In televised remarks broadcast to Americans late Tuesday from Bagram Airbase, Mr. Obama reaffirmed the transition in Afghanistan — with U.S. combat troops completing their withdrawal and Afghans taking full security control of their country by 2014.

The president said the United States will continue to support counterterrorism and training efforts in Afghanistan, but “will not build permanent bases” in the country. Hours earlier, Mr. Obama and Afghan President Hamid Karzai signed a strategic partnership agreement outlining the U.S. role in Afghanistan beyond 2014.

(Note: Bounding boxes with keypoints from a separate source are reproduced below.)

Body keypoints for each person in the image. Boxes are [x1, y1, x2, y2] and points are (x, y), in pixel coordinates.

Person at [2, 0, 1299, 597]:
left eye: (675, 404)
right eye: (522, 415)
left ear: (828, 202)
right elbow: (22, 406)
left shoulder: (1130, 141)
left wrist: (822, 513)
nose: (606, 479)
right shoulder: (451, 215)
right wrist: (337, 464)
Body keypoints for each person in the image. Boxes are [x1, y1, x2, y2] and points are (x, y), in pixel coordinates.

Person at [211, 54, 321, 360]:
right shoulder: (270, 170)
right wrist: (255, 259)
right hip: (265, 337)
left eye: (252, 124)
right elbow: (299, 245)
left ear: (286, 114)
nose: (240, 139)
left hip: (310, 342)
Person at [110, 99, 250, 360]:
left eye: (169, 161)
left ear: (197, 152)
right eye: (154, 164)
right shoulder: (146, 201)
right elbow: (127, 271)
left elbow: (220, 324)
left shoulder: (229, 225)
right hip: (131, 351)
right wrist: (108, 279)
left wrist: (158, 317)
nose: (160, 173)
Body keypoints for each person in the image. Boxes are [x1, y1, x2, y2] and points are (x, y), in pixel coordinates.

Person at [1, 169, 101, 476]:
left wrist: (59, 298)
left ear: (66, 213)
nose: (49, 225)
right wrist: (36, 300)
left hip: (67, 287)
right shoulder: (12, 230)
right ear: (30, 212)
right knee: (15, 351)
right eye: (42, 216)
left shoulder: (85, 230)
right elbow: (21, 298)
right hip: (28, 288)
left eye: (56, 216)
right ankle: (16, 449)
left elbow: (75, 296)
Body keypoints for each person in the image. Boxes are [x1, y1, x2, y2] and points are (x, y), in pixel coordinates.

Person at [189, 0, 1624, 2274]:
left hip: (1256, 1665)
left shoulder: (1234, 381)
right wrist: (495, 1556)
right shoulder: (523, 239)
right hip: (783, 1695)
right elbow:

In his speech Tuesday, President Obama made clear, “our goal is not to build a country in America's image, or to eradicate every vestige of the Taliban,” objectives that would “require many more years, many more dollars and many more American lives.” The U.S. leader said the goal is to destroy al-Qaida.

The U.S.-Afghan strategic agreement does not commit the United States to any specific troop presence but pledges American aid for Afghanistan for at least a decade after the withdrawal of the last U.S. troops.

Around 90,000 U.S. troops currently serve in Afghanistan. Some 33,000 American forces will have pulled out of Afghanistan by September of this year, with Afghans in control of

Senior U.S. officials told VOA the pact is part of a larger strategy to stabilize Afghanistan and defeat extremist forces in the region. They said the plan includes transitioning to an Afghan-led security force expected to peak at 352,000 Afghan troops this year.

Another key element of the strategy involves Afghan-led reconciliation with the Taliban, which the officials said can move forward if the group breaks its ties with al-Qaida.

President Obama for the first time publicly acknowledged that his administration has been in direct discussions with the Taliban in pursuit of a “negotiated peace.” He said many insurgent leaders and fighters have shown an interest in reconciliation, but that they must cut ties with al-Qaida, renounce violence, and abide by Afghan laws in order to take part in the peace process.

Nearly 3,000 U.S. and NATO soldiers have died during the Afghan war since the U.S.-led invasion in 2001 and the ousting of the Taliban-led government. The Taliban at the time had refused to handover Osama bin Laden, who had been living in Afghanistan.

After years evading capture, bin Laden was found to be living in the Pakistani city of Abbottabad, where he was killed one year ago by U.S. special forces in a raid authorized by President Obama.

Scholar Nazif Shahrani of Indiana University-Bloomington tells VOA Mr. Obama has not dealt with Afghanistan's need for honest government. He says instituting political reform in the next two years will make the difference between peace and continued war.